● Instruction 1
Answer these questions from the update safety text, one line each:
(a) What belongs to the orchestrator and signed rollout leases?
(b) Apart from all nodes moving past them, when may recovery-critical artifact versions stop being available?
(c) Where must recovery planning publish explicit signed install-type mappings?
● Instruction 2
Decide whether each statement agrees with the update safety text. Give yes or no, and quote the words that settle it.
(a) Polling cadence is the rollout control mechanism.
(b) A release that changes recovery-critical contracts must declare its rollback compatibility.
(c) Discovery of where to get an update and the ability to understand it may both be broken at once.

● Given text
◇ ◇ ◇ ◇

No one path is allowed to be the only recovery mechanism.

Polling cadence is a safety net, not the rollout control mechanism. Rollout control belongs to the orchestrator and signed rollout leases.

4. Update Safety Rules

4.1 Upgrade Contracts

Every release that changes recovery-critical contracts must explicitly declare:

• minimum supported old version;
• maximum tolerated skew;
• whether migration is rolling-safe;
• whether the node must first update host-agent or node-agent;
• rollback compatibility;
• whether old bootstrap/registry envelopes remain accepted.

4.2 Two-Key Rule For Breaking Changes

Do not simultaneously break:

• discovery of where to get the update; and
• ability to understand the update once found.

At least one of those must remain compatible until fleet convergence or explicit retirement.

4.3 Old Artifact Retention

Recovery-critical artifact versions must remain available until:

• all nodes have moved past them; or
• the remaining nodes are revoked/removed and recorded as intentionally lost.

Do not garbage-collect the last working host-agent or node-agent build for an unrecovered population.

4.4 Install Type Continuity

If historical nodes request different install types for the same product (windows_binary, windows_service, native, linux_binary, etc.), recovery planning must publish explicit signed install-type mappings in the fabric registry until the fleet converges.

The fabric must not strand nodes on an install-type naming mismatch.

4.5 Compat Recovery Contract Drift Must Be Treated As A Blocking Risk

A stale node may report:

• a compatible recovery artifact exists under the current registry; but
• the last local updater/host-agent status still says no_matching_artifact or an equivalent compat contract failure.

◇ ◇ ◇ ◇

● Data for analysis
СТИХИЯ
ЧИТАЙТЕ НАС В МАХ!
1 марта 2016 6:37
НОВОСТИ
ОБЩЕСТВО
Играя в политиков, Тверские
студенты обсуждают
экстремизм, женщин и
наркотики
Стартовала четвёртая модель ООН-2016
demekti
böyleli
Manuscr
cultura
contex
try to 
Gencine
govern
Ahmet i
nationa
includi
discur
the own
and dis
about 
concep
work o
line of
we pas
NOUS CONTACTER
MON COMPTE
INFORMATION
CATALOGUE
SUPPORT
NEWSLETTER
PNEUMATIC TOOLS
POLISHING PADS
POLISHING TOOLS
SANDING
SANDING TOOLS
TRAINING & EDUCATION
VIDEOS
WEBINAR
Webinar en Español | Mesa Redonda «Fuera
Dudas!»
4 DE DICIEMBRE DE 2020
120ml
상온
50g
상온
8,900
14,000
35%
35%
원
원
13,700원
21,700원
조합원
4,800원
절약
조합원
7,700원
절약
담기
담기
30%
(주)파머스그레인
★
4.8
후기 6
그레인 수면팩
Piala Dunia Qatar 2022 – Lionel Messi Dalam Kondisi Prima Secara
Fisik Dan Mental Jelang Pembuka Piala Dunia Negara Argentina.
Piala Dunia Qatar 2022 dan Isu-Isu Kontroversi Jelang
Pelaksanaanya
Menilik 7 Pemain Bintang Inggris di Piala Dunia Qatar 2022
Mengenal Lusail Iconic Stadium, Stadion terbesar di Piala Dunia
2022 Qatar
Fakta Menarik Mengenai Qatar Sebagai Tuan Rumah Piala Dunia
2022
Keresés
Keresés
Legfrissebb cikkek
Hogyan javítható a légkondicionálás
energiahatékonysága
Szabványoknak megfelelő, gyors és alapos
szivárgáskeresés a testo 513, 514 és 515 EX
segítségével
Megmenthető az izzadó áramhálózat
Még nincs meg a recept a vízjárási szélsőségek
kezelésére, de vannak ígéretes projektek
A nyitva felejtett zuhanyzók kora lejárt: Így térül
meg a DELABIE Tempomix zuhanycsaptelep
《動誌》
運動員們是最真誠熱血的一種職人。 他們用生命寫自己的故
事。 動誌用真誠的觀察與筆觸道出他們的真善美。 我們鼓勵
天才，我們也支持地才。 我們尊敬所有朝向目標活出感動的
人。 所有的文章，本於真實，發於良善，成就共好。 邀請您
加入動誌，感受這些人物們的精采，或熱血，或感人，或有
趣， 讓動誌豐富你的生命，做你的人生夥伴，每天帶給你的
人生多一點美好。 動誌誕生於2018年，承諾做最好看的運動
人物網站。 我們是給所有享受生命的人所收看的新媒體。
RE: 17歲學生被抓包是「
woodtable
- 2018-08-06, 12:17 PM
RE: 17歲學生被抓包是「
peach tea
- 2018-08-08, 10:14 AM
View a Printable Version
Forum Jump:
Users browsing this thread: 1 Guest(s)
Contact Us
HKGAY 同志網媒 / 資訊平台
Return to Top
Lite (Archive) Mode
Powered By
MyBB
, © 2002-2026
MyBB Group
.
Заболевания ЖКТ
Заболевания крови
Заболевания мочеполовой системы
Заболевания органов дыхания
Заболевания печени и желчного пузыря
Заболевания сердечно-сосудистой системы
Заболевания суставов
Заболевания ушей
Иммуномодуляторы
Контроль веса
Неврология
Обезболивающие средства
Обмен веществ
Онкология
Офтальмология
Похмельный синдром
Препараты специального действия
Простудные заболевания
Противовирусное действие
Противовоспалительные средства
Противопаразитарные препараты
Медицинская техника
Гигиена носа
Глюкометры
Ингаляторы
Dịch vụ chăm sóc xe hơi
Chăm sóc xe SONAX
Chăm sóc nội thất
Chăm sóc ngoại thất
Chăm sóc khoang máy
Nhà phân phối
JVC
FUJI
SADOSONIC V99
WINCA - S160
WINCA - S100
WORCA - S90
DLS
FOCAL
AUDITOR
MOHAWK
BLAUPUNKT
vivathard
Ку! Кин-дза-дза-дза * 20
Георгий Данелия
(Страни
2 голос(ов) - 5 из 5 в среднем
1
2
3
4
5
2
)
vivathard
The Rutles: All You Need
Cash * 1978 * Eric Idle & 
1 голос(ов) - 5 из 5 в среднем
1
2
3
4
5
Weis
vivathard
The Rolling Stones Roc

◇ ◇ ◇ ◇

● Response 1
(a) Rollout control.
(b) When the remaining nodes are revoked/removed and recorded as intentionally lost.
(c) In the fabric registry.

● Response 2
(a) No: "Polling cadence is a safety net, not the rollout control mechanism."
(b) Yes: "Every release that changes recovery-critical contracts must explicitly declare:" and "rollback compatibility;"
(c) No: "Do not simultaneously break:" and "At least one of those must remain compatible until fleet convergence or explicit retirement."